他的眉頭微微蹙起,仿佛夢中也帶著一絲不安,長長的睫毛在眼瞼下投下淡淡的陰影,隨著他的呼吸輕輕顫動,嘴唇略顯蒼白,失去了一部分的紅潤。
仿佛連夢境都無法給予他足夠的安寧。
我自然是來質問他的,江知鶴再怎么說,御下不嚴這個罪名逃不了一絲半點,我理應公私分明,做個賞罰分明的君主。
可是我現在看到他的疲倦,卻又說不出半個疾言厲色的字句了。
對他,我永遠都太心軟了。
現在理虧的人當然應該是江知鶴,出了這么大的事——或許也不是很大,貪官污吏年年都有,今年特別多的原因無非是我查得更嚴了罷了——這算不得天塌了的大事,可于明是在江知鶴手下辦事的人,再怎么說,江知鶴都得擔一部分責任。

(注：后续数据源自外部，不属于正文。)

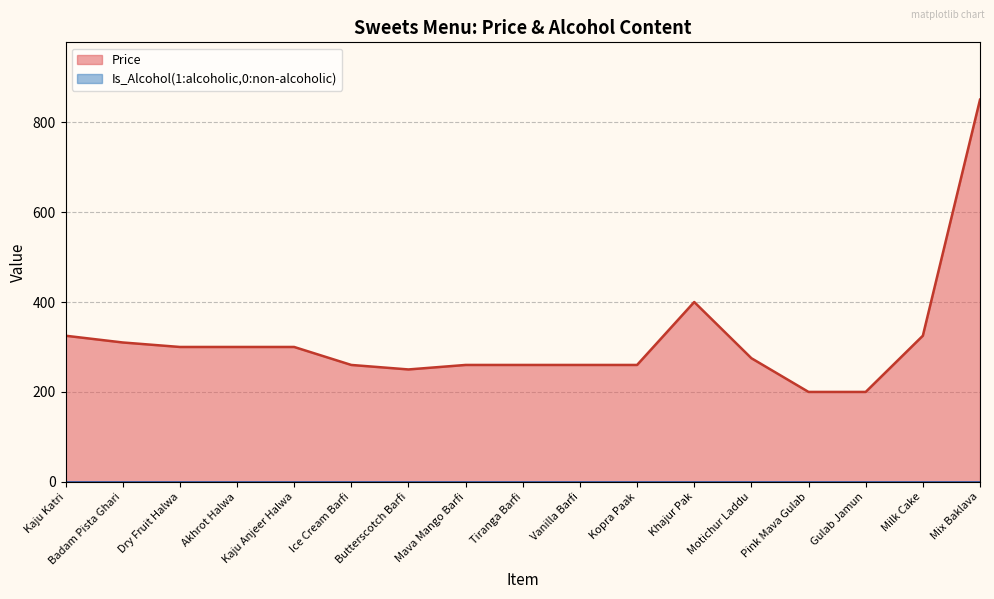

How many data points are above 275?

8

可現在,在這個書房里面,他睡著了,而我卻生怕吵醒了他,又很想把他抱起來,讓他睡得更舒服一點。
真是好笑,手足無措的人居然變成了我自己。
我站在那安安靜靜地看了他一會,然后輕步走到他身邊,一點一點慢慢地把他從一點也不適合睡覺的、硬邦邦的椅子上面抱了起來。
江知鶴真的很輕,柔若無骨一般躺在我懷里。